Tenho dúvidas se um sujeito como o Neymar é capaz de influenciar voto de alguém. Ainda mais que os eleitores do Bolsonaro odeiam futebol, porque eles preferem que o dinheiro investido no financiamento das competições seja aplicado na saúde, educação, etc. Na santa ingenuidade que lhes é peculiar, eles acreditam que o sucateamento dos serviços essenciais no Brasil é consequência da falta de dinheiro. Quanta inocência!

O fato é que o apoio de alguém com projeção internacional deu publicidade. E de certa forma é uma tentativa de naturalizar as truculências do governo que promoveu a mais terrível destruição das políticas públicas brasileiras.

A copa deste ano será distinta de todas as outras, em primeiro lugar pela data. A primeira, talvez a única, a ser realizada nos últimos meses do ano. Fato que quebrou aquele ritual de inverno, quando a gente se sentava na frente da TV, cheia de roupa, com um pote de pipoca ou amendoim para torcer.

Depois, o país sede, de religião muçulmana, o que causou grande modificação na rotina dos jogos. Para começar, a proibição de consumo de bebidas alcoólicas. Nenhum futebolista do mundo ocidental consegue sequer imaginar assistir a um jogo de futebol, seja pela TV ou ao vivo, sem um copo de cerveja na mão. Pois este ano é de bico seco.

Mas, o que mais chamou a atenção no primeiro jogo foi o público. Mais precisamente, a ausência do público feminino. Quando a câmera mostrava a torcida do Catar, não adiantava procurar um rosto feminino na arquibancada. Toda ela ocupada só por marmanjos barbudos. Na torcida do adversário, o Equador, tive a impressão de vislumbrar o rosto de uma corajosa torcedora, mas nem de longe se parecia com o público de anos anteriores.

Cheguei a sentir saudade da copa de 2014, realizada no Brasil. Mas não pelo fatídico resultado de 7 x 1, evidentemente. A nostalgia que se abateu sobre mim foi provocada pela lembrança das torcedoras da Holanda e da Croácia. Inesquecíveis!

Outro aspecto curioso é que a última vitória da Seleção Brasileira numa Copa do Mundo foi a conquista do pentacampeonato, em 2002, ano em que o Lula venceu a eleição para presidente pela primeira vez. Agora o Lula foi eleito de novo. Caso que, para os torcedores com tendências ao misticismo, pode alimentar uma esperança de os nossos garotos saírem do Catar com a taça do Hexa.

Tenho uma leve impressão que o povo brasileiro vem perdendo o entusiasmo com a nossa seleção, principalmente depois do fiasco de 2014. A vergonha pesou mais ainda por ser o Brasil o anfitrião de tão importante certame.

Mas, a aversão ao escrete canarinho, como se dizia antigamente, se tornou mais ampla e forte depois que os eleitores do Bolsonaro se apropriaram da camiseta verde-amarela e a transformaram em um símbolo do fascismo tupiniquim.
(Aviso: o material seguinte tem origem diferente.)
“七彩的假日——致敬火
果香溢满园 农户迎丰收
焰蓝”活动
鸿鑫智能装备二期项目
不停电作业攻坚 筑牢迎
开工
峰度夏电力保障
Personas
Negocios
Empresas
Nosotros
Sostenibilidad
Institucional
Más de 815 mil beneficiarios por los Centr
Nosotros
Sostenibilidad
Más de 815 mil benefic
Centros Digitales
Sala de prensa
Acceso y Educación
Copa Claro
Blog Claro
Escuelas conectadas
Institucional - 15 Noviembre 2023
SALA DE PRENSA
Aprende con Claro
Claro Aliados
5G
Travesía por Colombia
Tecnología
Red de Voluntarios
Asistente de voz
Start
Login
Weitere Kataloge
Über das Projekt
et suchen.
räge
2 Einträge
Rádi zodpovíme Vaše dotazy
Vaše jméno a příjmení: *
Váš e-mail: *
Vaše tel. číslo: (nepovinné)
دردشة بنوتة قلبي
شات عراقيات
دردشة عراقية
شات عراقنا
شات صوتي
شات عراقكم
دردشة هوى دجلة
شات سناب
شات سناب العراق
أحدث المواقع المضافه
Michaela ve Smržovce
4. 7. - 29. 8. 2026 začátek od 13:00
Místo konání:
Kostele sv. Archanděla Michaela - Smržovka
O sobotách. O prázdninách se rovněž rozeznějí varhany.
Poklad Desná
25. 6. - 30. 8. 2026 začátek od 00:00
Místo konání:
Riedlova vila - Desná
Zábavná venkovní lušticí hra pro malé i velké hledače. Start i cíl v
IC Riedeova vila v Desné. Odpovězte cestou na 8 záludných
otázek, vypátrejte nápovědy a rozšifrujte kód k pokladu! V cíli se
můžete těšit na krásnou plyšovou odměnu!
Hoje muita gente se sente constrangida em reverenciar os símbolos da pátria, por medo de ser confundida com aqueles que clamam por uma intervenção militar e pela volta da ditadura. E o pior é que esse alinhamento com a extrema-direita atingiu alguns membros do grupo auriverde, o que justifica o desânimo que substituiu o entusiasmo de anos anteriores.

Por outro lado, vejo que seria uma ótima oportunidade para recuperar aquela paixão de outrora. Aquela relação tão íntima entre o brasileiro e seu time preferido. E, apesar de a maioria dos atletas serem apoiadores do presidente derrotado, sempre se pode fazer uma ligação entre a vitória no Catar como uma homenagem ao presidente eleito de novo.

Esse é um desejo meu, e talvez por isso eu continue acreditando e torcendo pela nossa tão celebrada Seleção Brasileira de Futebol. Mesmo que meu interesse pelo esporte só se manifeste de quatro em quatro anos. E apesar do engajamento ideológico dos jogadores. Assim é o futebol e a política.